Thoughts from Pontevedra, Galicia, Spain: 30 July 2020
Thursday, July 30, 2020 @ 10:33 AM
Night’s candles are burnt out, and jocund day stands tiptoe on the misty mountain tops.
Spanish life is not always likeable but it is compellingly loveable.
- Christopher house:’ A Pilgrim in Spain’*
Living La Vida Loca in Spain
- The Galician government (A Xunta) has announced that, from yesterday, arrivals who've been in countries and Spanish regions on its blacklist in the previous 14 days must declare this on a special form. This is additional to the form-filling you must do for the national government if you arrive by plane - and very possibly train or boat - from anywhere. As of now, I wait to know whether 'visited' covers driving-through-without-stopping - specifically the País Vasco and Belgium.
- If the Madrid police really want to maximise their mask-related revenue, they should go to Plaza de 2 de Mayo at 7.30 am. Where'll they'll find a motley mixture of beer-swilling young folk and wine-quaffing alkies, none of whom are wearing the things. Unlike all the street cleaners and the dog-walkers.
- On this subject, things are so different here from the Netherlands (and Finland) that the second I got up from the table in a tapas place last night - to chase my errant grandson - I was politely asked by a waiter to pull my mask up over my nose. Possibly because he was heading for the counter and the glass case of tapas dishes.
- And here's Lenox Napier of Business Over Tapas on the subject: Some of these new rules seem to have been hatched without much thought. Yes, it's good to wear a face-mask at all times (and not just when you want to confuse the new face-recognition technology), but how far should one be obliged to wear one while enjoying a drink on a terraza? The police can fine you €100 for not observing the rules, apparently, if the glass isn't touching your lips. . . But possibly not inside.

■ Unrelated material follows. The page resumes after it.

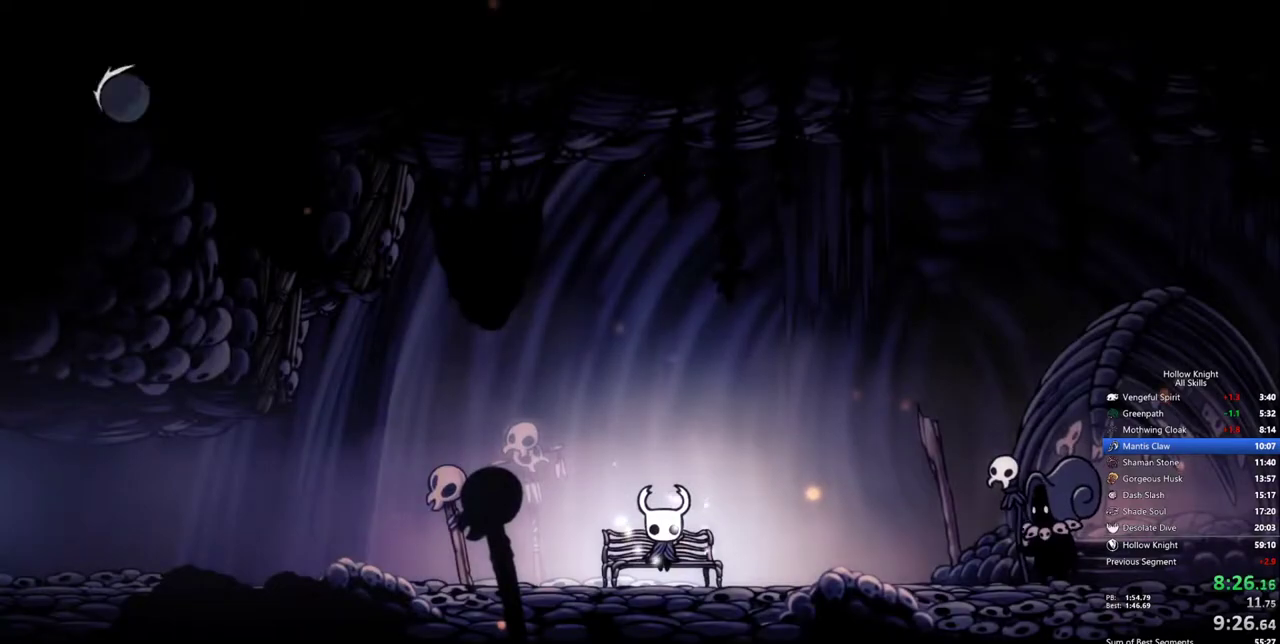
{"keys": ["left"], "events": [[50, "left", "down"], [133, "left", "up"], [183, "left", "down"], [283, "left", "up"], [317, "left", "down"]]}
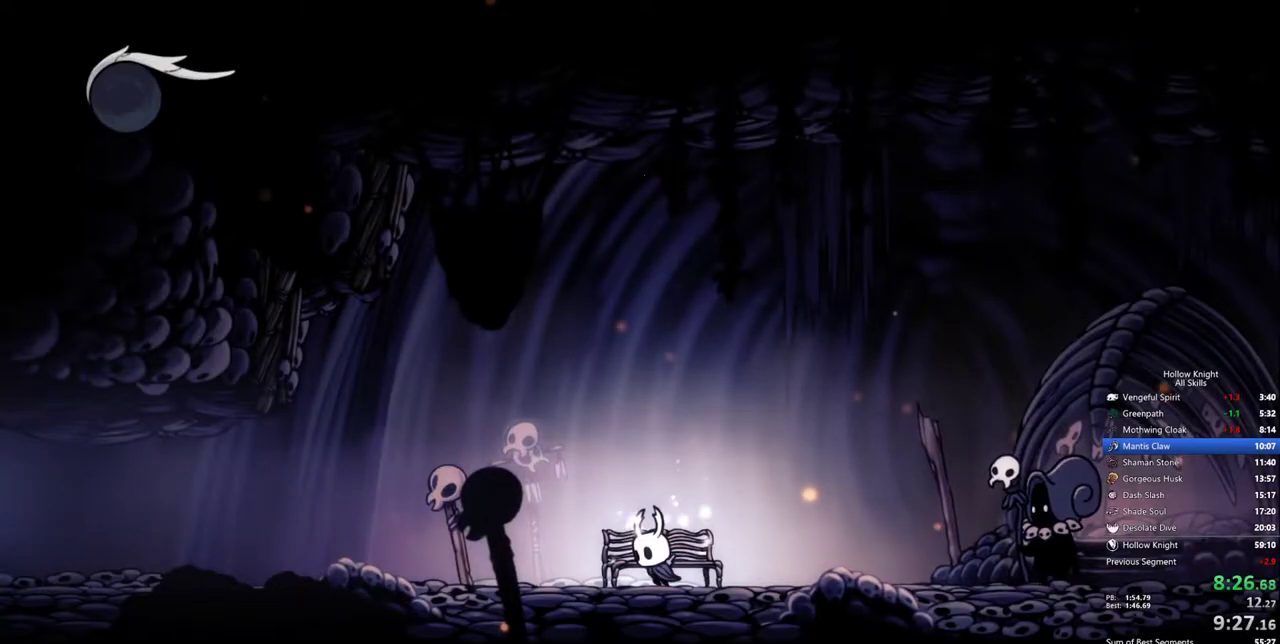
{"keys": ["left"], "events": []}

- It's hard to imagine - once Covid is defeated - all the plastic screens being dismantled. After all, it's a sunk cost without much by way of maintenance costs and why run the risk of catching anything from customers? Most particularly the also-possibly-fatal winter flu.
- I did manage to get a glass of Albariño in an excellent tapas bar last night - Vinitus, on Gran Vía. But not Godello, as I didn't want to drink an entire bottle.
- It was odd to see paper menus on the table of the place; back in Galicia these are banned and you need to consult them via QR codes pasted on the tables.
- Here's Day 45 María's Chronicle, where she speaks for most, if not all, of us.
The USA
- Here and here is more on the lunatic doctor first endorsed by and then disowned by Fart. As is his wont.
- And here and here is more amusing stuff on Fart. As María wrote, who could ever have dreamt (nightmared?) that such a dolt would become the POTUS
English/Spanish
- Poverty breeds discontent: Donde no hay harina, todo es mohína
- Servants make the worst masters: No hay peor cuña que la de la misma madera. [??]
- Set a thief to catch a thief: Nada major que un ladrón para atrapar a otro ladrón.
Finally . . .
- Lenox Napier: There’s no one like the English for preparing Spanish dishes (we remember Jamie Oliver’s paella with chorizo). Here’s The Guardian’s Felicity Cloake with ‘How to prepare a Spanish omelette’ (although, it does sounds delicious!).
* A terrible book, by the way. Don't be tempted to buy it, unless you're a very religious Protestant.